Exercise directions: Without reproducing any picture, copy the records word for word.
=== Extracted entries ===
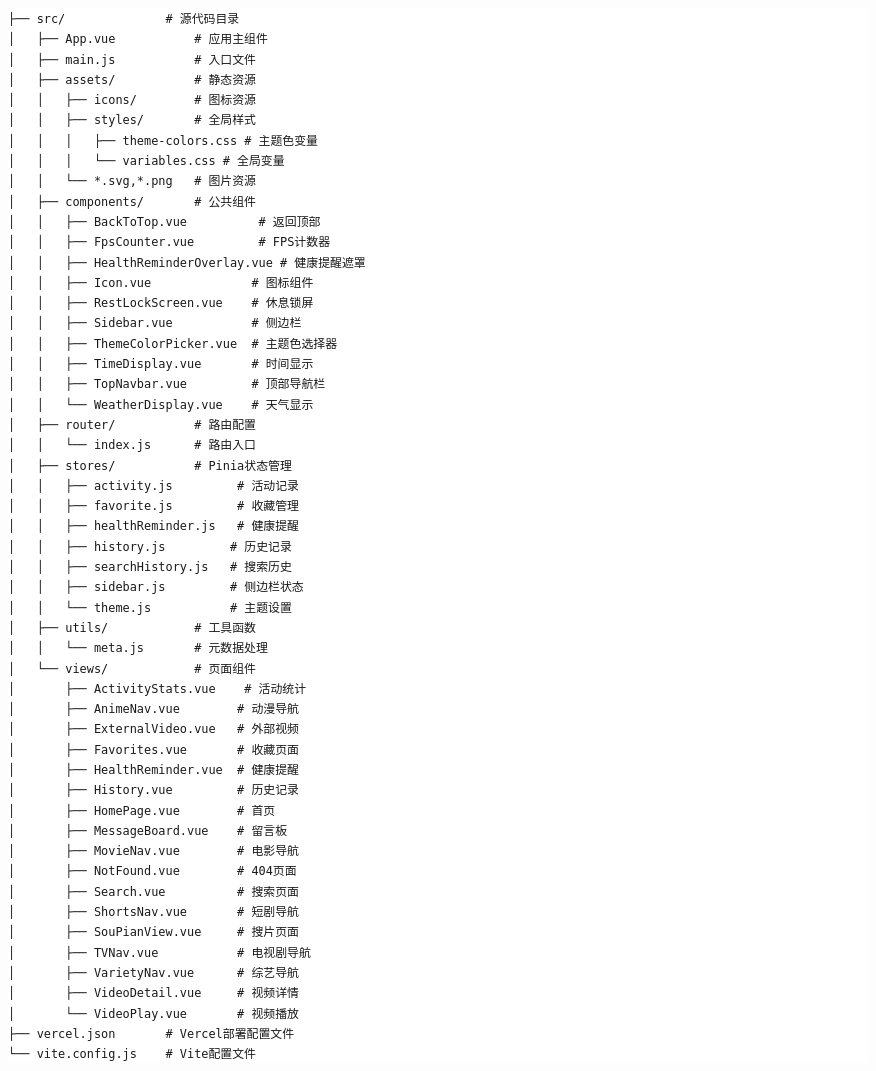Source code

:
 ```
├── src/              # 源代码目录
│   ├── App.vue           # 应用主组件
│   ├── main.js           # 入口文件
│   ├── assets/           # 静态资源
│   │   ├── icons/        # 图标资源
│   │   ├── styles/       # 全局样式
│   │   │   ├── theme-colors.css # 主题色变量
│   │   │   └── variables.css # 全局变量
│   │   └── *.svg,*.png   # 图片资源
│   ├── components/       # 公共组件
│   │   ├── BackToTop.vue          # 返回顶部
│   │   ├── FpsCounter.vue         # FPS计数器
│   │   ├── HealthReminderOverlay.vue # 健康提醒遮罩
│   │   ├── Icon.vue              # 图标组件
│   │   ├── RestLockScreen.vue    # 休息锁屏
│   │   ├── Sidebar.vue           # 侧边栏
│   │   ├── ThemeColorPicker.vue  # 主题色选择器
│   │   ├── TimeDisplay.vue       # 时间显示
│   │   ├── TopNavbar.vue         # 顶部导航栏
│   │   └── WeatherDisplay.vue    # 天气显示
│   ├── router/           # 路由配置
│   │   └── index.js      # 路由入口
│   ├── stores/           # Pinia状态管理
│   │   ├── activity.js         # 活动记录
│   │   ├── favorite.js         # 收藏管理
│   │   ├── healthReminder.js   # 健康提醒
│   │   ├── history.js         # 历史记录
│   │   ├── searchHistory.js   # 搜索历史
│   │   ├── sidebar.js         # 侧边栏状态
│   │   └── theme.js           # 主题设置
│   ├── utils/            # 工具函数
│   │   └── meta.js       # 元数据处理
│   └── views/            # 页面组件
│       ├── ActivityStats.vue    # 活动统计
│       ├── AnimeNav.vue        # 动漫导航
│       ├── ExternalVideo.vue   # 外部视频
│       ├── Favorites.vue       # 收藏页面
│       ├── HealthReminder.vue  # 健康提醒
│       ├── History.vue         # 历史记录
│       ├── HomePage.vue        # 首页
│       ├── MessageBoard.vue    # 留言板
│       ├── MovieNav.vue        # 电影导航
│       ├── NotFound.vue        # 404页面
│       ├── Search.vue          # 搜索页面
│       ├── ShortsNav.vue       # 短剧导航
│       ├── SouPianView.vue     # 搜片页面
│       ├── TVNav.vue           # 电视剧导航
│       ├── VarietyNav.vue      # 综艺导航
│       ├── VideoDetail.vue     # 视频详情
│       └── VideoPlay.vue       # 视频播放
├── vercel.json       # Vercel部署配置文件
└── vite.config.js    # Vite配置文件
```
===
Response to this exercise:
Source code

:
 ```
├── src/              # 源代码目录
│   ├── App.vue           # 应用主组件
│   ├── main.js           # 入口文件
│   ├── assets/           # 静态资源
│   │   ├── icons/        # 图标资源
│   │   ├── styles/       # 全局样式
│   │   │   ├── theme-colors.css # 主题色变量
│   │   │   └── variables.css # 全局变量
│   │   └── *.svg,*.png   # 图片资源
│   ├── components/       # 公共组件
│   │   ├── BackToTop.vue          # 返回顶部
│   │   ├── FpsCounter.vue         # FPS计数器
│   │   ├── HealthReminderOverlay.vue # 健康提醒遮罩
│   │   ├── Icon.vue              # 图标组件
│   │   ├── RestLockScreen.vue    # 休息锁屏
│   │   ├── Sidebar.vue           # 侧边栏
│   │   ├── ThemeColorPicker.vue  # 主题色选择器
│   │   ├── TimeDisplay.vue       # 时间显示
│   │   ├── TopNavbar.vue         # 顶部导航栏
│   │   └── WeatherDisplay.vue    # 天气显示
│   ├── router/           # 路由配置
│   │   └── index.js      # 路由入口
│   ├── stores/           # Pinia状态管理
│   │   ├── activity.js         # 活动记录
│   │   ├── favorite.js         # 收藏管理
│   │   ├── healthReminder.js   # 健康提醒
│   │   ├── history.js         # 历史记录
│   │   ├── searchHistory.js   # 搜索历史
│   │   ├── sidebar.js         # 侧边栏状态
│   │   └── theme.js           # 主题设置
│   ├── utils/            # 工具函数
│   │   └── meta.js       # 元数据处理
│   └── views/            # 页面组件
│       ├── ActivityStats.vue    # 活动统计
│       ├── AnimeNav.vue        # 动漫导航
│       ├── ExternalVideo.vue   # 外部视频
│       ├── Favorites.vue       # 收藏页面
│       ├── HealthReminder.vue  # 健康提醒
│       ├── History.vue         # 历史记录
│       ├── HomePage.vue        # 首页
│       ├── MessageBoard.vue    # 留言板
│       ├── MovieNav.vue        # 电影导航
│       ├── NotFound.vue        # 404页面
│       ├── Search.vue          # 搜索页面
│       ├── ShortsNav.vue       # 短剧导航
│       ├── SouPianView.vue     # 搜片页面
│       ├── TVNav.vue           # 电视剧导航
│       ├── VarietyNav.vue      # 综艺导航
│       ├── VideoDetail.vue     # 视频详情
│       └── VideoPlay.vue       # 视频播放
├── vercel.json       # Vercel部署配置文件
└── vite.config.js    # Vite配置文件
```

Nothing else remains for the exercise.